IMG00069-20100319-1136.jpg

IMG00071-20100319-1139.jpg


Any comments advice would be awesome.
 
The stuff I just bought are going to ship on monday from AZ to CA so it should be here quick. Once I get that welded up I'll be off to Hollister Hills to test it out.

The two brackets that I got from ballistic should work. The frame side as adjustable holes at 2 1/2", 3 1/2" and 4 1/2" drop from the frame and the axle side is supposed to be 7" off of the frame (a little above the UCA mount) but it will be tilted off center so it will be only 5-6" higher off the axle tube. The heims should be good and responsive.

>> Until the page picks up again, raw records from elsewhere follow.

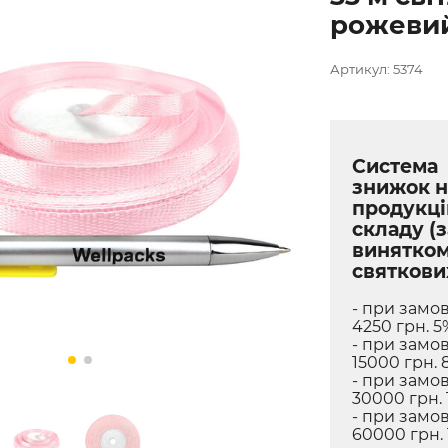
рожевий
Артикул: 5374
Система
знижок н
продукці
складу (з
винятко
святкови
- при замов
4250 грн. 5
- при замов
15000 грн. 
- при замов
30000 грн. 
- при замов
60000 грн.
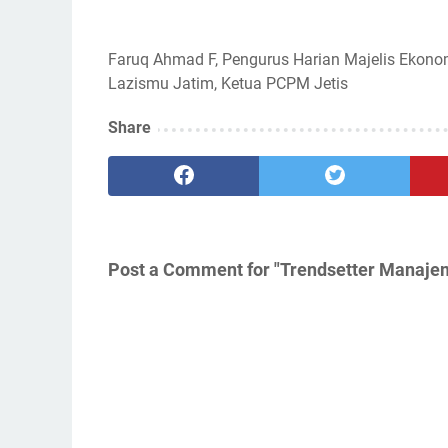
Faruq Ahmad F, Pengurus Harian Majelis Ekono
Lazismu Jatim, Ketua PCPM Jetis
Share
Post a Comment for "Trendsetter Manaje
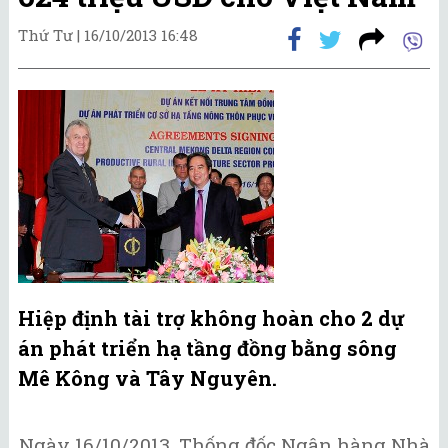
Thứ Tư |
16/10/2013 16:48
Hiệp định tài trợ không hoàn cho 2 dự
án phát triển hạ tầng đồng bằng sông
Mê Kông và Tây Nguyên.
Ngày 16/10/2013, Thống đốc Ngân hàng Nhà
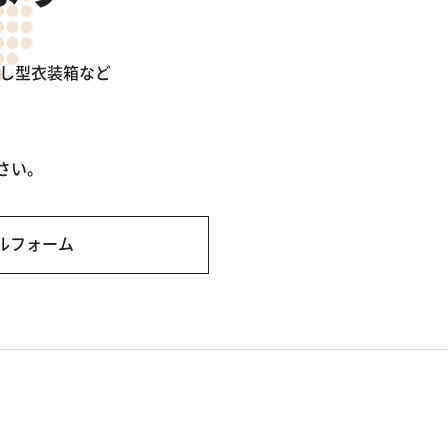
出し型衣装箱など
さい。
ルフォーム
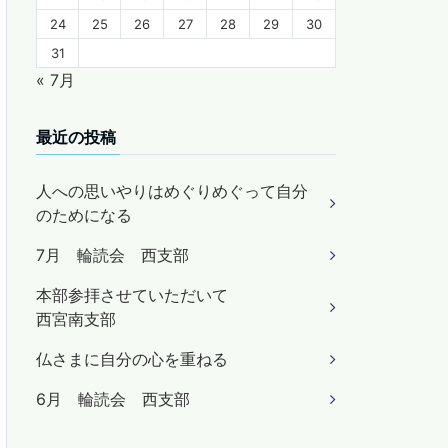
24
25
26
27
28
29
30
31
« 7月
最近の投稿
人への思いやりはめぐりめぐって自分
のためになる
7月 輪読会 西支部
本部参拝させていただいて
西宮南支部
仏さまに自分の心を重ねる
6月 輪読会 西支部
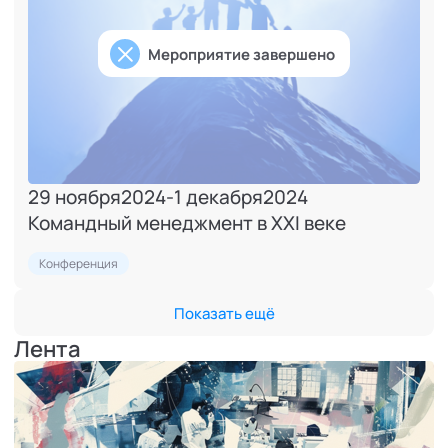
Мероприятие завершено
29 ноября
2024
-
1 декабря
2024
Командный менеджмент в XXI веке
Конференция
Показать ещё
Лента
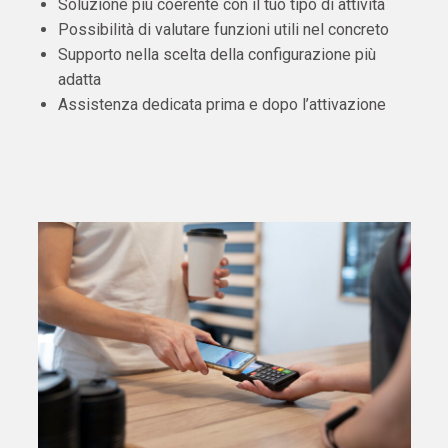
Soluzione più coerente con il tuo tipo di attività
Possibilità di valutare funzioni utili nel concreto
Supporto nella scelta della configurazione più
adatta
Assistenza dedicata prima e dopo l’attivazione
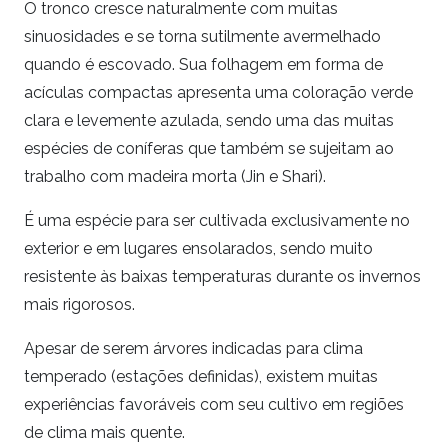
O tronco cresce naturalmente com muitas
sinuosidades e se torna sutilmente avermelhado
quando é escovado. Sua folhagem em forma de
acículas compactas apresenta uma coloração verde
clara e levemente azulada, sendo uma das muitas
espécies de coníferas que também se sujeitam ao
trabalho com madeira morta (Jin e Shari).
É uma espécie para ser cultivada exclusivamente no
exterior e em lugares ensolarados, sendo muito
resistente às baixas temperaturas durante os invernos
mais rigorosos.
Apesar de serem árvores indicadas para clima
temperado (estações definidas), existem muitas
experiências favoráveis com seu cultivo em regiões
de clima mais quente.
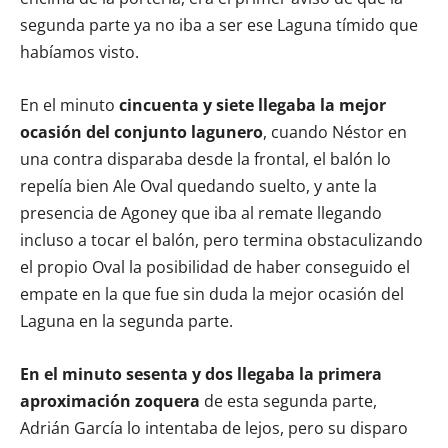
segunda parte ya no iba a ser ese Laguna tímido que
habíamos visto.
En el minuto
cincuenta y siete llegaba la mejor
ocasión del conjunto lagunero
, cuando Néstor en
una contra disparaba desde la frontal, el balón lo
repelía bien Ale Oval quedando suelto, y ante la
presencia de Agoney que iba al remate llegando
incluso a tocar el balón, pero termina obstaculizando
el propio Oval la posibilidad de haber conseguido el
empate en la que fue sin duda la mejor ocasión del
Laguna en la segunda parte.
En el minuto sesenta y dos llegaba la primera
aproximación zoquera
de esta segunda parte,
Adrián García lo intentaba de lejos, pero su disparo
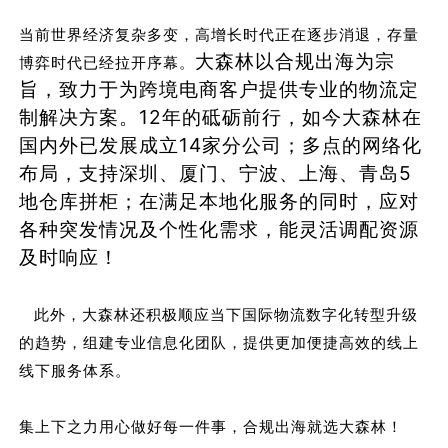
当前世界经济复杂多变，高增长时代正在逐步消退，存量
大森林以合规出海为宗
博弈时代已经拉开序幕。
旨，致力于为跨境电商客户提供专业的物流定
制解决方案。12年的砥砺前行，如今大森林在
国内外已发展成立14家分公司；多点的网络化
布局，支持深圳、厦门、宁波、上海、青岛5
地仓库拼柜；在满足本地化服务的同时，应对
各种突发情况及个性化需求，能灵活调配资源
及时响应！
此外，大森林还积极顺应当下国际物流数字化转型升级
的趋势，组建专业信息化团队，提供更加便捷高效的线上
线下服务体系。
集上下之力用心做好每一件事，合规出海就选大森林！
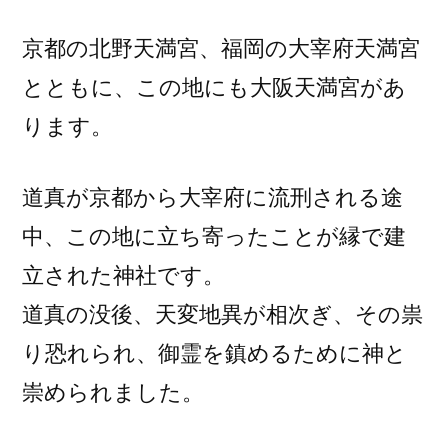
京都の北野天満宮、福岡の大宰府天満宮
とともに、この地にも大阪天満宮があ
ります。
道真が京都から大宰府に流刑される途
中、この地に立ち寄ったことが縁で建
立された神社です。
道真の没後、天変地異が相次ぎ、その祟
り恐れられ、御霊を鎮めるために神と
崇められました。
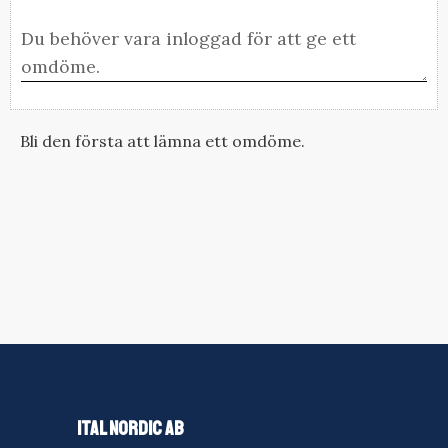
Bli den första att lämna ett omdöme.
ITAL NORDIC AB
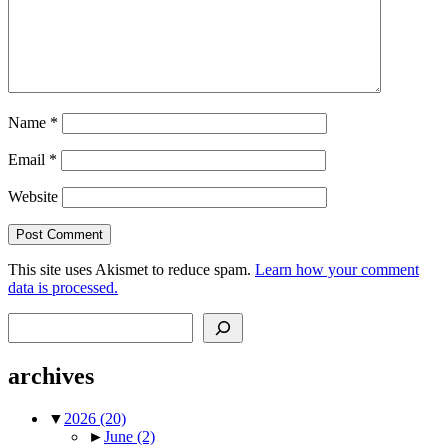
Name
*
Email
*
Website
This site uses Akismet to reduce spam.
Learn how your comment
data is processed.
Search
archives
▼
2026
(20)
►
June
(2)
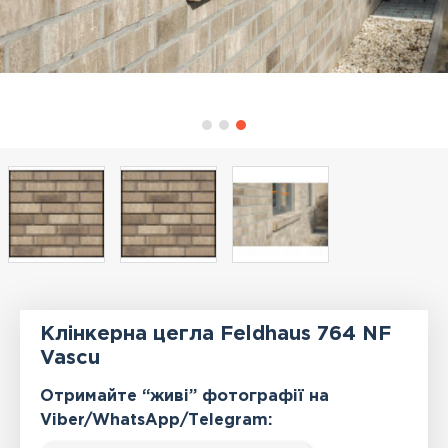
Клінкерна цегла Feldhaus 764 NF
Vascu
Отримайте “живі” фотографії на
Viber/WhatsApp/Тelegram:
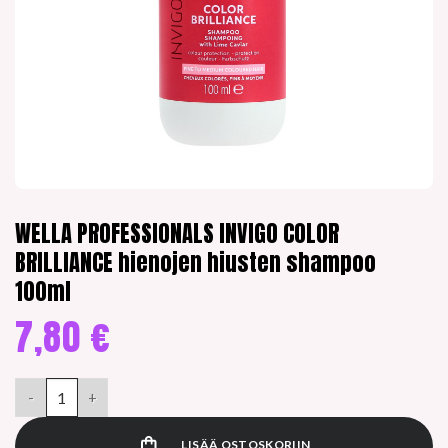
WELLA PROFESSIONALS INVIGO COLOR
BRILLIANCE hienojen hiusten shampoo
100ml
7,80
€
WELLA PROFESSIONALS INVIGO COLOR BRILLIANCE hienojen hi
LISÄÄ OSTOSKORIIN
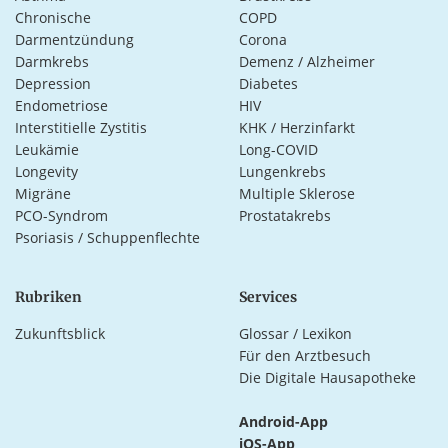
Chronische
COPD
Darmentzündung
Corona
Darmkrebs
Demenz / Alzheimer
Depression
Diabetes
Endometriose
HIV
Interstitielle Zystitis
KHK / Herzinfarkt
Leukämie
Long-COVID
Longevity
Lungenkrebs
Migräne
Multiple Sklerose
PCO-Syndrom
Prostatakrebs
Psoriasis / Schuppenflechte
Rubriken
Services
Zukunftsblick
Glossar / Lexikon
Für den Arztbesuch
Die Digitale Hausapotheke
Android-App
iOS-App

Do you think I could just weld the bracket to the frame or do I need to weld it to an piece and then bolt that to the frame?
 
hey did you break the rod at a hollistr run.

Yeah I broke it on the last run. I am pretty sure I was on the Jungle trail.

Been busy with work and haven't done much. I almost finished the cowl air filter intake but my sawsall broke and I need to finish the exhaust tubing to connect the flex tube to the throttle body.

I discover a new problem though. When I was limping off of the trail last time, I was using the wince cable to try and maintain some steering (broke the line), but I broke the ground cables to my bumper lights. I cut off the broke lines and re-connected them using those wiring connects (tube with metal on the inside, and clamp it down) and I still am not getting power or something to the lights. The in cab switch goes on, the fuse is good, other line appear in good order but the lights still don't come on. What am I over looking?
 
if its the ground and you are able just wire it to the body. those blue couplings are not all that good and with smaller wire dont make good connections imo.
 
No pics yet, but I finished my cowl intake. I used a 3x7" filter, some ADS piping (black, plastic piping used for like drainage) 3" muffler tubin and some claps. Then instead of routing the random tubes that use to go into the air filter box into the new tube I got two small filters and connected it that way.

Also cut and folded the pinch seem insice of the wheel well for a little more flex without cutting my tires.